In the listing below, which lines contain the string "right"? Copy them all.
Start of Available records
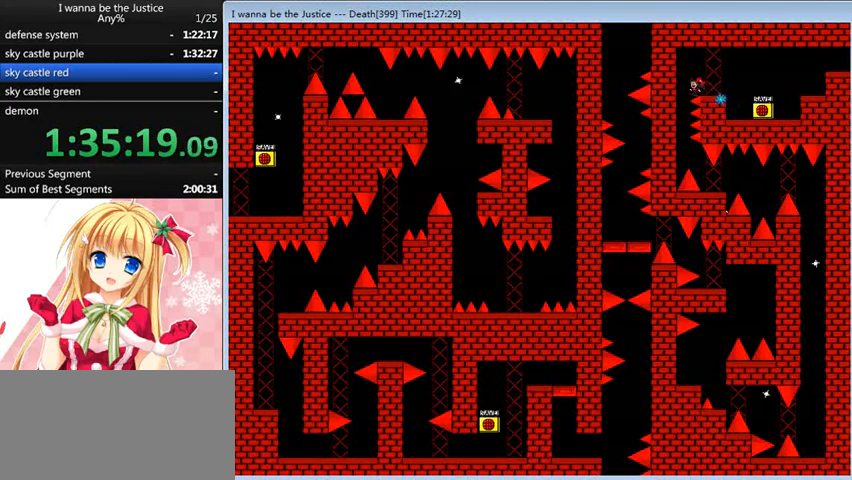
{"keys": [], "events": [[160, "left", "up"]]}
End of Available records
Start of Available records
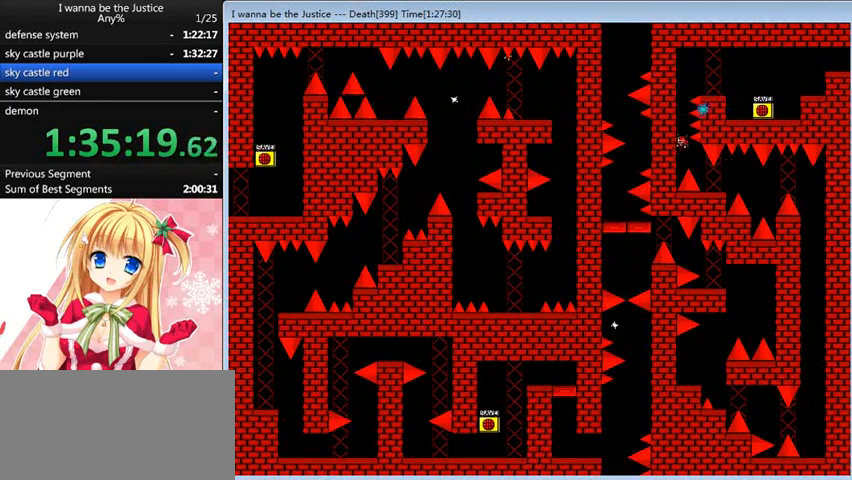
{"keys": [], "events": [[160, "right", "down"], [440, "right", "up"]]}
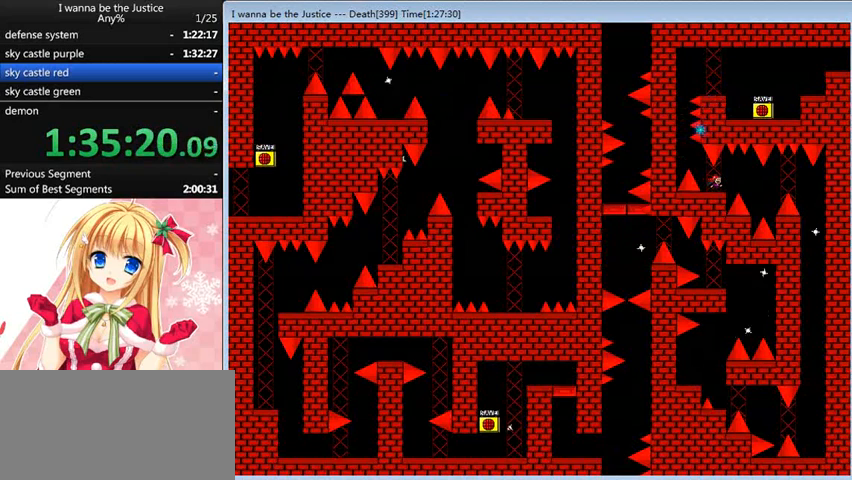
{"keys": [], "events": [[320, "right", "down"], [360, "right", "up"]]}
End of Available records
Start of Available records
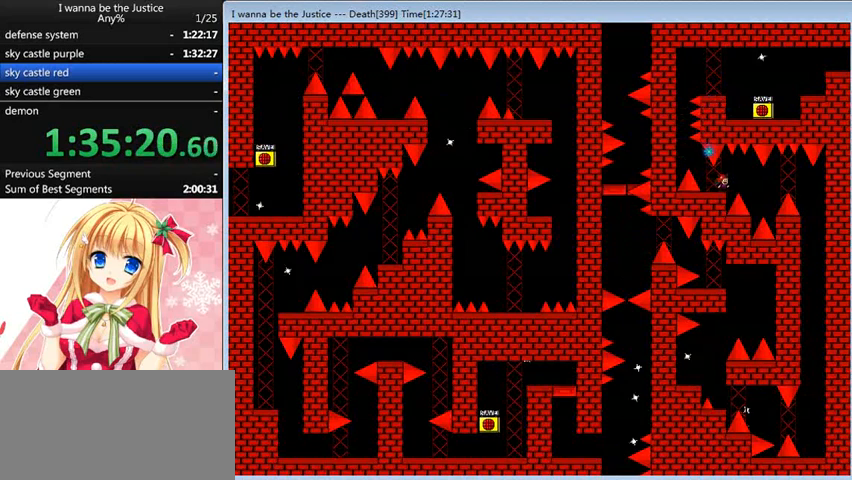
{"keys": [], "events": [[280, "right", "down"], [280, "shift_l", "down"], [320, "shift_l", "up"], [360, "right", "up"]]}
End of Available records
--- Output ---
{"keys": [], "events": [[160, "right", "down"], [440, "right", "up"]]}
{"keys": [], "events": [[320, "right", "down"], [360, "right", "up"]]}
{"keys": [], "events": [[280, "right", "down"], [280, "shift_l", "down"], [320, "shift_l", "up"], [360, "right", "up"]]}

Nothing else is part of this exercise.